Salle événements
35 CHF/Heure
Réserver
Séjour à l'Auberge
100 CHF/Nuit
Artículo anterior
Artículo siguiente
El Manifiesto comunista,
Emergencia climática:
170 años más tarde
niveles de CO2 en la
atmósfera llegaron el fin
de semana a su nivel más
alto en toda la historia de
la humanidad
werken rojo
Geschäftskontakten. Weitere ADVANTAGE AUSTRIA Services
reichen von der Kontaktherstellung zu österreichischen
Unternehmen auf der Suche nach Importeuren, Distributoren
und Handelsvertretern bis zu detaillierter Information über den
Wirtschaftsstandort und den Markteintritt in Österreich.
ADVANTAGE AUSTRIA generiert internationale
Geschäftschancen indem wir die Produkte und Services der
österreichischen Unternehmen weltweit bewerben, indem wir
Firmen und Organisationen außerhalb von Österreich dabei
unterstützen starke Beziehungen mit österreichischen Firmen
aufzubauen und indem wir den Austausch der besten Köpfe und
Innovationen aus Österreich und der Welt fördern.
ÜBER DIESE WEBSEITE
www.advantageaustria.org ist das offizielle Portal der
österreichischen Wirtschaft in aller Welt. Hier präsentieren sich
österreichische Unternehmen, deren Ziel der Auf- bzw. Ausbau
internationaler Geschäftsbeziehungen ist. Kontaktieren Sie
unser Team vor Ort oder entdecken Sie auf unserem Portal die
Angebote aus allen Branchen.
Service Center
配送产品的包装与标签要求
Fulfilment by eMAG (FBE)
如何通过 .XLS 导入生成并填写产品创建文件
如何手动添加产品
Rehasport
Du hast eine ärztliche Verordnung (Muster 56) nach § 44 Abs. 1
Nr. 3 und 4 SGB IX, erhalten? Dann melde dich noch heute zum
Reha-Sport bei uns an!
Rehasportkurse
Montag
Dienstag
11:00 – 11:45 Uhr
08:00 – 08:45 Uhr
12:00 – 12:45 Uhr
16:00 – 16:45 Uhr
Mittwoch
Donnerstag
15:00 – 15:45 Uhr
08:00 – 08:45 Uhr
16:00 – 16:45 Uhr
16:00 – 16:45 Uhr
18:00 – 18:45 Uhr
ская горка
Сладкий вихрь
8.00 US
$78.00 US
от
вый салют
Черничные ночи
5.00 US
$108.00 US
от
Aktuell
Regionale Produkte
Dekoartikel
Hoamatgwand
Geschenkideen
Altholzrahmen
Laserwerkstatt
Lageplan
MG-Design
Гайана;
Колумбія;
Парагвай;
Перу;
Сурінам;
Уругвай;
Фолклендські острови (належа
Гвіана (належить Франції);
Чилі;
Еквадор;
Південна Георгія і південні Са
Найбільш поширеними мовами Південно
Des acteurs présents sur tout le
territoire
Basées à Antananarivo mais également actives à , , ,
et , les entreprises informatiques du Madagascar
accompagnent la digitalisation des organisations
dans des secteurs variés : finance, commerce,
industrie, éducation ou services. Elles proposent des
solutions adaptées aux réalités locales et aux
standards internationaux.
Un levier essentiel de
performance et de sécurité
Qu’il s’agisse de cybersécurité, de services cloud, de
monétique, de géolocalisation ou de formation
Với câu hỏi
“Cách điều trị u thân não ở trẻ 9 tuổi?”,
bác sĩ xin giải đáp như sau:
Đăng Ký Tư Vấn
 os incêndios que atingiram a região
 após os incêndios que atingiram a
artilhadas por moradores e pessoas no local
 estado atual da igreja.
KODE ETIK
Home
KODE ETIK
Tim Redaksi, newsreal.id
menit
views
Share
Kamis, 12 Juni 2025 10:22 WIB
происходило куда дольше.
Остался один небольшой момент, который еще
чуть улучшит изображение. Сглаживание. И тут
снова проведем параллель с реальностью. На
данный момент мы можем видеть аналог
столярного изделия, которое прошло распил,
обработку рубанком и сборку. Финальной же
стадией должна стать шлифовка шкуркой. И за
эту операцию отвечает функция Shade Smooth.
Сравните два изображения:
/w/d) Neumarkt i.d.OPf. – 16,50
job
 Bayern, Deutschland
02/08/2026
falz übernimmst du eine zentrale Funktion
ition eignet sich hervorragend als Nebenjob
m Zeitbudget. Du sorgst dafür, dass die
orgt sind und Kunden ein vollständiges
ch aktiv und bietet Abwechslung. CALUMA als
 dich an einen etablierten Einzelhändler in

▸ What to work on: Output exactly the lines of the material above from the one containing "österreichischen Unternehmen weltweit" up to and including the one containing "industrie, éducation ou".

▸ Exercise answer:
österreichischen Unternehmen weltweit bewerben, indem wir
Firmen und Organisationen außerhalb von Österreich dabei
unterstützen starke Beziehungen mit österreichischen Firmen
aufzubauen und indem wir den Austausch der besten Köpfe und
Innovationen aus Österreich und der Welt fördern.
ÜBER DIESE WEBSEITE
www.advantageaustria.org ist das offizielle Portal der
österreichischen Wirtschaft in aller Welt. Hier präsentieren sich
österreichische Unternehmen, deren Ziel der Auf- bzw. Ausbau
internationaler Geschäftsbeziehungen ist. Kontaktieren Sie
unser Team vor Ort oder entdecken Sie auf unserem Portal die
Angebote aus allen Branchen.
Service Center
配送产品的包装与标签要求
Fulfilment by eMAG (FBE)
如何通过 .XLS 导入生成并填写产品创建文件
如何手动添加产品
Rehasport
Du hast eine ärztliche Verordnung (Muster 56) nach § 44 Abs. 1
Nr. 3 und 4 SGB IX, erhalten? Dann melde dich noch heute zum
Reha-Sport bei uns an!
Rehasportkurse
Montag
Dienstag
11:00 – 11:45 Uhr
08:00 – 08:45 Uhr
12:00 – 12:45 Uhr
16:00 – 16:45 Uhr
Mittwoch
Donnerstag
15:00 – 15:45 Uhr
08:00 – 08:45 Uhr
16:00 – 16:45 Uhr
16:00 – 16:45 Uhr
18:00 – 18:45 Uhr
ская горка
Сладкий вихрь
8.00 US
$78.00 US
от
вый салют
Черничные ночи
5.00 US
$108.00 US
от
Aktuell
Regionale Produkte
Dekoartikel
Hoamatgwand
Geschenkideen
Altholzrahmen
Laserwerkstatt
Lageplan
MG-Design
Гайана;
Колумбія;
Парагвай;
Перу;
Сурінам;
Уругвай;
Фолклендські острови (належа
Гвіана (належить Франції);
Чилі;
Еквадор;
Південна Георгія і південні Са
Найбільш поширеними мовами Південно
Des acteurs présents sur tout le
territoire
Basées à Antananarivo mais également actives à , , ,
et , les entreprises informatiques du Madagascar
accompagnent la digitalisation des organisations
dans des secteurs variés : finance, commerce,
industrie, éducation ou services. Elles proposent des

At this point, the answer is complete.